A Língua Brasileira de Sinais (Libras) constitui uma língua de modalidade visuoespacial, com estrutura gramatical própria e marcada por aspectos culturais e identitários da comunidade surda. No contexto corporativo, a inclusão de colaboradores surdos ultrapassa adaptações técnicas, exigindo processos comunicativos acessíveis e profissionais capazes de compreender a comunicação visual como elemento central das relações de trabalho. Nesse contexto, o ensino de Libras para ouvintes adultos demanda metodologias que valorizem experiências práticas, interação real e desenvolvimento da competência comunicativa, evitando abordagens centradas apenas na memorização de sinais isolados ou no uso exclusivo do alfabeto manual.
Imagine que você foi contratado(a) como consultor(a) pedagógico(a) por uma empresa de tecnologia que deseja promover a inclusão de colaboradores surdos. A empresa identificou que a principal barreira enfrentada pelas equipes está relacionada à comunicação no ambiente de trabalho.
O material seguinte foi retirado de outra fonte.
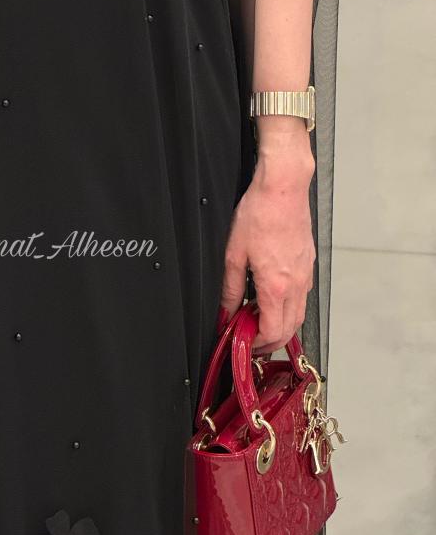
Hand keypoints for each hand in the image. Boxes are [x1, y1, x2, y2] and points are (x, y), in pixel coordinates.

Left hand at [219, 137, 315, 353]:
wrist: (283, 189)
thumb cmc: (261, 214)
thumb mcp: (234, 255)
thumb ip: (229, 290)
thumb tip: (225, 312)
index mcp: (277, 287)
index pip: (273, 332)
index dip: (258, 345)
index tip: (243, 344)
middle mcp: (297, 285)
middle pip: (290, 330)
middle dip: (270, 342)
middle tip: (249, 341)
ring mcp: (306, 275)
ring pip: (298, 315)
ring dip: (280, 326)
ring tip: (257, 321)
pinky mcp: (309, 265)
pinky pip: (302, 297)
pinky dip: (288, 308)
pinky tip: (271, 300)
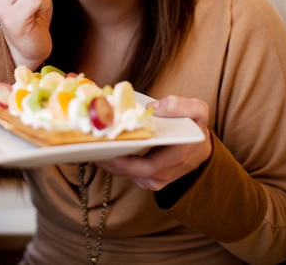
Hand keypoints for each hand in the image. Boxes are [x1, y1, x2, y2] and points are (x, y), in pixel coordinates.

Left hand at [96, 95, 211, 190]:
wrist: (199, 149)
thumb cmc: (195, 128)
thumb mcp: (198, 111)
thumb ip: (182, 105)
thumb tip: (154, 107)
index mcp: (174, 158)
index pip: (143, 165)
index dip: (120, 160)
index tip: (102, 147)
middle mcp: (161, 175)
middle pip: (126, 171)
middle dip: (105, 159)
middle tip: (86, 143)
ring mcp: (152, 180)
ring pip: (123, 173)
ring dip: (106, 160)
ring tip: (88, 142)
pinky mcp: (145, 179)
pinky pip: (125, 171)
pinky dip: (112, 160)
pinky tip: (100, 146)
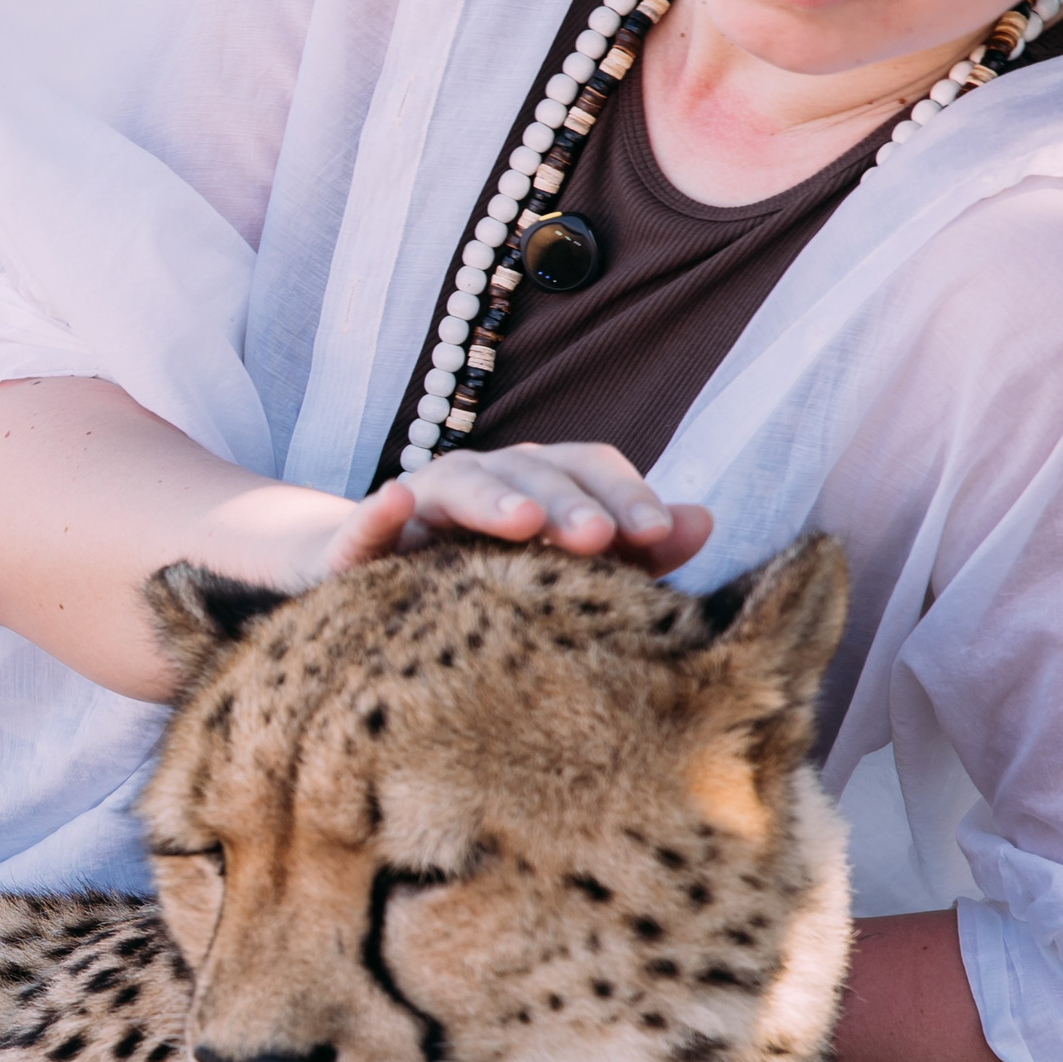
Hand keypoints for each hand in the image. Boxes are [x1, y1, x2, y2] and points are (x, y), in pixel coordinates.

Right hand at [315, 442, 711, 579]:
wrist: (369, 591)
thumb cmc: (484, 579)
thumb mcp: (561, 568)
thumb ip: (630, 548)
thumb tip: (705, 521)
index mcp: (536, 485)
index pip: (588, 470)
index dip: (623, 495)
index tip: (660, 535)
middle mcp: (483, 481)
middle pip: (532, 472)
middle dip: (567, 502)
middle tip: (598, 537)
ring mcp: (419, 506)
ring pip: (460, 484)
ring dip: (493, 497)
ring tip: (524, 521)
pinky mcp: (358, 544)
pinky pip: (365, 525)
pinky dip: (376, 512)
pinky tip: (395, 500)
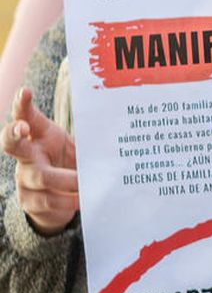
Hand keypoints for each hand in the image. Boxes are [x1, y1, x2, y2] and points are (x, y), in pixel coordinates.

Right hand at [4, 87, 78, 235]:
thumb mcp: (75, 145)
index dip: (22, 105)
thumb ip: (88, 137)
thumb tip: (118, 126)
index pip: (25, 116)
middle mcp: (26, 156)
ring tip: (86, 182)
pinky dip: (69, 201)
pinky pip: (49, 201)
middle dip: (14, 134)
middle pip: (11, 144)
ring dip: (67, 180)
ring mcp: (24, 178)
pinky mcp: (30, 201)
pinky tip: (83, 199)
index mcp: (37, 137)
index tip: (25, 92)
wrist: (62, 198)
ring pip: (41, 176)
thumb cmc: (68, 162)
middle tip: (23, 128)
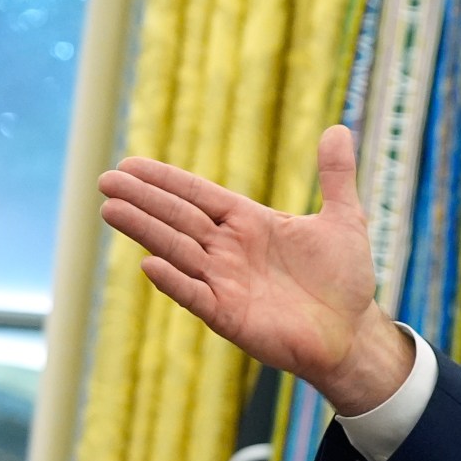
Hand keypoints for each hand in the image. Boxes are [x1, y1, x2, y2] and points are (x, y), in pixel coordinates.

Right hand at [97, 124, 411, 413]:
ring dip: (146, 231)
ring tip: (111, 209)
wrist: (353, 333)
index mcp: (250, 223)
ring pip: (178, 251)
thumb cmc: (344, 279)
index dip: (166, 180)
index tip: (130, 163)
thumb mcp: (345, 221)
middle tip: (106, 180)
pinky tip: (149, 263)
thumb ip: (336, 176)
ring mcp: (227, 283)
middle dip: (144, 199)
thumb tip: (339, 128)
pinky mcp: (230, 316)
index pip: (199, 196)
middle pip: (179, 218)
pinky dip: (175, 281)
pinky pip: (196, 296)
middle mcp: (230, 250)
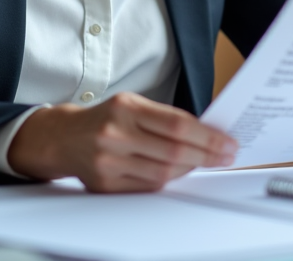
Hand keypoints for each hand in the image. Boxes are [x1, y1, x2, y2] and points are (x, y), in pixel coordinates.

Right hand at [6, 91, 237, 191]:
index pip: (177, 124)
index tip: (228, 142)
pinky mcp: (104, 184)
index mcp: (125, 107)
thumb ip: (165, 118)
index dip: (208, 136)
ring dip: (190, 169)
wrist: (65, 137)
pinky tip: (180, 172)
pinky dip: (169, 180)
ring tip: (206, 162)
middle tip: (226, 156)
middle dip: (207, 155)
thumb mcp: (133, 105)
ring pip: (163, 172)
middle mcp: (114, 134)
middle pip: (173, 151)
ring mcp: (108, 161)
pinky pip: (147, 186)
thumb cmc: (106, 118)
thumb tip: (209, 133)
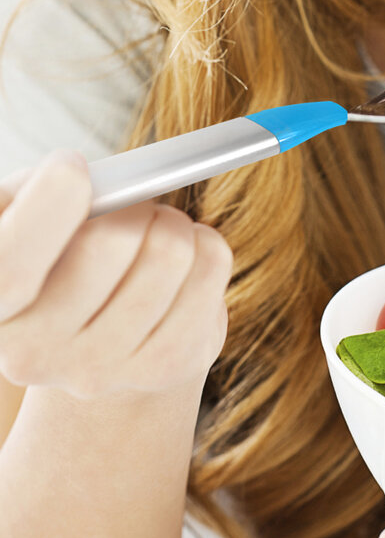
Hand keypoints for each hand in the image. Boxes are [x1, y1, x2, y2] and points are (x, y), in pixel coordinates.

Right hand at [0, 149, 233, 398]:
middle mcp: (33, 352)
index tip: (73, 167)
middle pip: (109, 242)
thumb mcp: (21, 211)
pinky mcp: (162, 369)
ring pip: (170, 252)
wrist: (91, 326)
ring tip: (154, 233)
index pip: (11, 266)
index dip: (49, 205)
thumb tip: (87, 182)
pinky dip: (207, 244)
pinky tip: (182, 261)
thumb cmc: (51, 244)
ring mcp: (98, 370)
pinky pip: (211, 268)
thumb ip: (34, 194)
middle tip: (131, 203)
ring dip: (172, 220)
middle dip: (131, 200)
Como estratégia de inclusão, foi criado o programa “Conexão Visual”, que oferecerá um curso intensivo de Libras para gestores e líderes de equipe ouvintes.
Esses profissionais possuem rotinas intensas, pouco repertório visual e acreditam que aprender Libras significa apenas memorizar o alfabeto manual e soletrar palavras em português. Seu desafio será desenvolver uma proposta pedagógica que desconstrua essa visão limitada e apresente a Libras como uma língua viva, visual, interacional e culturalmente situada.